The example program below uses a ByteChunker to do a crude word tally on text coming in on the standard input.

use std::{collections::BTreeMap, error::Error};
use regex_chunker::ByteChunker;
  
fn main() -> Result<(), Box<dyn Error>> {
    let mut counts: BTreeMap<String, usize> = BTreeMap::new();
    let stdin = std::io::stdin();
    
    // The regex is a stab at something matching strings of
    // "between-word" characters in general English text.
    let chunker = ByteChunker::new(stdin, r#"[ "\r\n.,!?:;/]+"#)?;
    for chunk in chunker {
        let word = String::from_utf8_lossy(&chunk?).to_lowercase();
        *counts.entry(word).or_default() += 1;
    }

    println!("{:#?}", &counts);
    Ok(())
}

Enabling the async feature also exposes the stream module, which features an async version of the ByteChunker, wrapping an AsyncRead and implementing Stream.

(This also pulls in several crates of tokio machinery, which is why it’s behind a feature flag.)

Modules

streamasync
Asynchronous analogs to the base *Chunker types that wrap Tokio’s AsyncRead types and implement Stream.

Structs

ByteChunker
The ByteChunker takes a bytes::Regex, wraps a byte source (that is, a type that implements std::io::Read) and iterates over chunks of bytes from that source that are delimited by the regular expression. It operates very much like bytes::Regex::split, except that it works on an incoming stream of bytes instead of a necessarily-already-in-memory slice.
CustomChunker
A chunker that has additionally been supplied with an Adapter, so it can produce arbitrary types. The CustomChunkers does not have a separate constructor; it is built by combining a ByteChunker with an Adapter using ByteChunker::with_adapter.
SimpleCustomChunker
A version of CustomChunker that takes a SimpleAdapter type.
StringAdapter
An example Adapter type for producing a chunker that yields Strings.

Enums

ErrorResponse
Type for specifying a Chunker’s behavior upon encountering an error.
MatchDisposition
Specify what the chunker should do with the matched text.
RcErr
Wraps various types of errors that can happen in the internals of a Chunker.

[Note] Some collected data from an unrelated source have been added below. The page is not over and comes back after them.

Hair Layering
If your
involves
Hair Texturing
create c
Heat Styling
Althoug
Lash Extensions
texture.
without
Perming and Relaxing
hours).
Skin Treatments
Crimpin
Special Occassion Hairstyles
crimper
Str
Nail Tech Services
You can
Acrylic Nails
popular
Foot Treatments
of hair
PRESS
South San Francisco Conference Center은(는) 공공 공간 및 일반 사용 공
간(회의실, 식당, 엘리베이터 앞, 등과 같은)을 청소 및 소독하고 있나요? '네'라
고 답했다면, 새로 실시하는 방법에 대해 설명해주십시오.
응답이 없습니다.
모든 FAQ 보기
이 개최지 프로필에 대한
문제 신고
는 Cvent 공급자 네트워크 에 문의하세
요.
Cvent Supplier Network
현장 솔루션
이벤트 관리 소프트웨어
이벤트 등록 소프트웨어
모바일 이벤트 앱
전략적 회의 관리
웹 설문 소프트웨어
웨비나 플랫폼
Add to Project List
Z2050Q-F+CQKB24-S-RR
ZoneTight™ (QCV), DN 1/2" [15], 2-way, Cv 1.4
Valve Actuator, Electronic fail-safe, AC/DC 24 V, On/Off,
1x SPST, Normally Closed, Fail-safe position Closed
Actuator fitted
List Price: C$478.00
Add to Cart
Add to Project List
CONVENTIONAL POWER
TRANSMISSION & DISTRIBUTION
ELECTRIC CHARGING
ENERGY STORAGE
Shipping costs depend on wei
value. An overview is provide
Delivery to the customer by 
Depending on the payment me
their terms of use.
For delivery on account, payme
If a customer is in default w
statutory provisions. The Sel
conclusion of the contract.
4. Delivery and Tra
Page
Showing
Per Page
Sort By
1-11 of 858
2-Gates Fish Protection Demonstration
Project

The way Chunkers respond to and report these errors can be controlled through builder-pattern methods that take the ErrorResponse and Utf8FailureMode types.
Utf8FailureMode
Type for specifying a StringAdapter’s behavior upon encountering non-UTF-8 data.

Traits

Adapter
Trait used to implement a CustomChunker by transforming the output of a ByteChunker.
SimpleAdapter
Simpler, less flexible, version of the Adapter trait.